Friday, September 21, 2018

The Lowly Coat Hanger

You probably never gave a coat hanger much thought. I know I didn’t until my character was hanging her clothes in an armoire in chapter 7.  That’s when the question came up. What did they use to hang their clothes in 1904?

Most of us use clothes hangers 24 hours a day, 7 days a week. They lovingly support our clothing investment, some of our most prized possessions. But have you ever stopped to wonder where the idea originally came from? Who invented this humble little device? What year was it invented?
 
Some historians believe that Thomas Jefferson, our third President, invented the predecessor to the coat hanger. However, it seems likely that the earliest version, one with a hook and shoulder shape was developed later, after the invention of the coat hook by O.A. North on Connecticut in 1869.
 
It didn't take long for others to jump into the game and a variety of patents were filed with the US patents office.
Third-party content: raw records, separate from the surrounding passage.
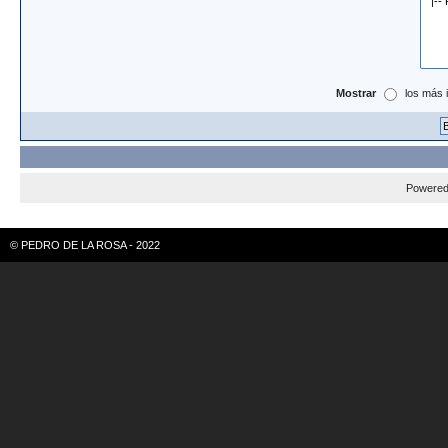
Mostrar
los más 
Powere
© PEDRO DE LA ROSA - 2022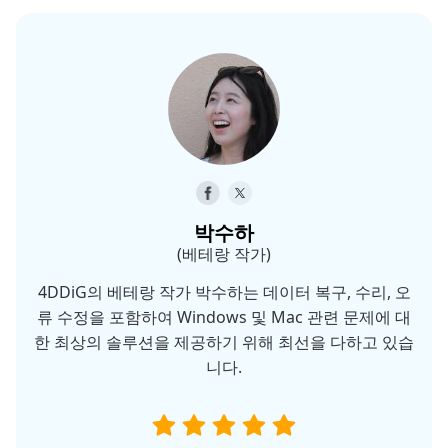
박수하
(베테랑 작가)
4DDiG의 베테랑 작가 박수하는 데이터 복구, 수리, 오
류 수정을 포함하여 Windows 및 Mac 관련 문제에 대
한 최상의 솔루션을 제공하기 위해 최선을 다하고 있습
니다.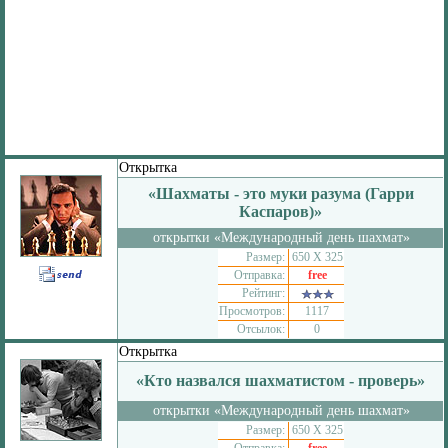
Открытка
«Шахматы - это муки разума (Гарри
Каспаров)»
открытки «Международный день шахмат»
Размер:
650 Х 325
Отправка:
free
Рейтинг:
Просмотров:
1117
Отсылок:
0
Открытка
«Кто назвался шахматистом - проверь»
открытки «Международный день шахмат»
Размер:
650 Х 325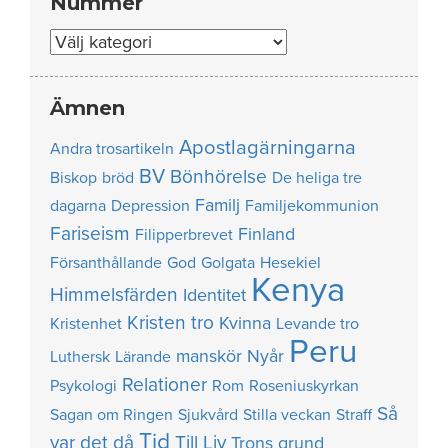
Nummer
Nummer
Ämnen
Apostlagärningarna
Andra trosartikeln
BV
Bönhörelse
Biskop
bröd
De heliga tre
Familj
dagarna
Depression
Familjekommunion
Fariseism
Finland
Filipperbrevet
Försanthållande
God
Golgata
Hesekiel
Kenya
Himmelsfärden
Identitet
Kristen tro
Kvinna
Kristenhet
Levande tro
Peru
manskör
Nyår
Luthersk
Lärande
Relationer
Psykologi
Rom
Roseniuskyrkan
Så
Sagan om Ringen
Sjukvård
Stilla veckan
Straff
Tid
var det då
Till Liv
Trons grund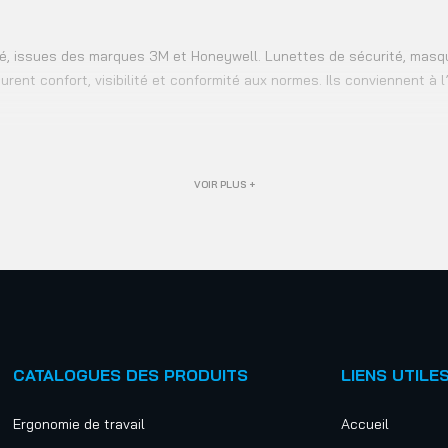
té, issues des marques 3M et Honeywell. Lunettes de sécurité, masq
nt confort, visibilité et conformité aux normes. Ils conviennent à l’
VOIR PLUS +
CATALOGUES DES PRODUITS
LIENS UTILE
Ergonomie de travail
Accueil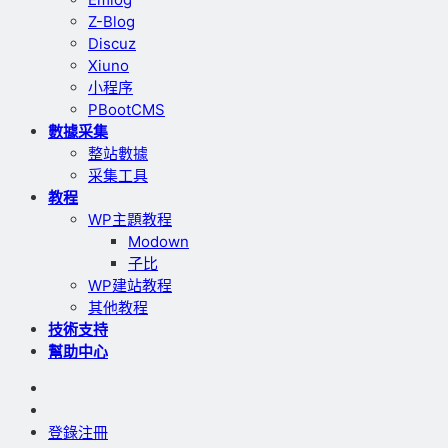
Z-Blog
Discuz
Xiuno
小程序
PBootCMS
數據采集
整站數據
采集工具
教程
WP主題教程
Modown
子比
WP建站教程
其他教程
技術支持
幫助中心
登錄
注冊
The one pictured below looks like it would have been use with a coat hook.


In 1903 at the Timberlake Wire and Novelty Company in Jackson Mississippi, Albert J. Parkhouse, an employee, decided that the coat hanger needed improving. He took a simple piece of wire and shaped two ovals and twisted them together, then finished it with a bent hook at the top so it could be hung over a bar. It was revolutionary. More clothes to be stored together in one place.
 


 More design ideas came along in the ensuing decades. The more rigid variation of the design (depicted below) incorporated wood and further wire support struts to add strength and durability.
 


 In 1932, Schuyler C. Hulett mounted cardboard tubes on the wire sections which supported the clothing in order to prevent excess wrinkling.
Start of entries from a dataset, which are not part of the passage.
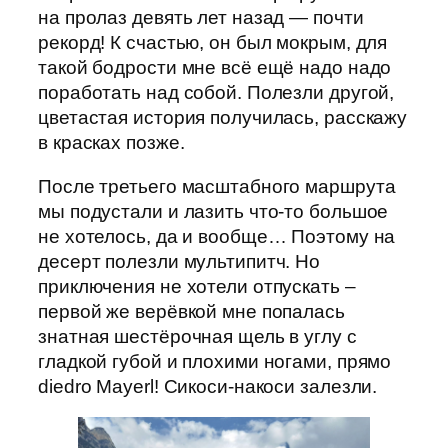
на пролаз девять лет назад — почти
рекорд! К счастью, он был мокрым, для
такой бодрости мне всё ещё надо надо
поработать над собой. Полезли другой,
цветастая история получилась, расскажу
в красках позже.
После третьего масштабного маршрута
мы подустали и лазить что-то большое
не хотелось, да и вообще… Поэтому на
десерт полезли мультипитч. Но
приключения не хотели отпускать –
первой же верёвкой мне попалась
знатная шестёрочная щель в углу с
гладкой губой и плохими ногами, прямо
diedro Mayerl! Сикоси-накоси залезли.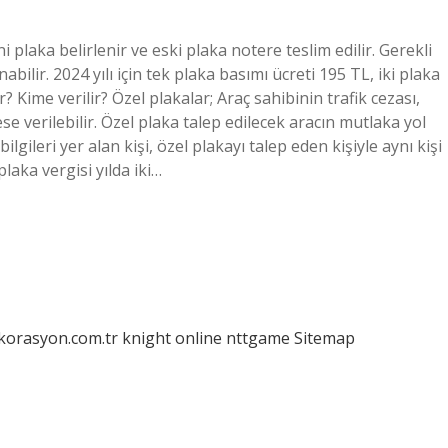
 plaka belirlenir ve eski plaka notere teslim edilir. Gerekli
ilir. 2024 yılı için tek plaka basımı ücreti 195 TL, iki plaka
r? Kime verilir? Özel plakalar; Araç sahibinin trafik cezası,
e verilebilir. Özel plaka talep edilecek aracın mutlaka yol
gileri yer alan kişi, özel plakayı talep eden kişiyle aynı kişi
plaka vergisi yılda iki…
ekorasyon.com.tr
knight online
nttgame
Sitemap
In 1965, Gerhard Wieckmann filed a patent for a revolutionary new hanger that still had a wire hook, however used a new design wooden frame. This wooden frame was developed to minimize the creases in clothing caused by wire hangers. This version of the hanger cost a little more, but would have a much greater lifespan. Then in 1967, J.H Batts filed a patent for a molded plastic hanger, the kind I like to well. The advantage was not only lower production costs but increased the durability. 

Golly, the things we take for granted. So there it is. Yes. Della could have had a hanger to hang up her clothes in 1904.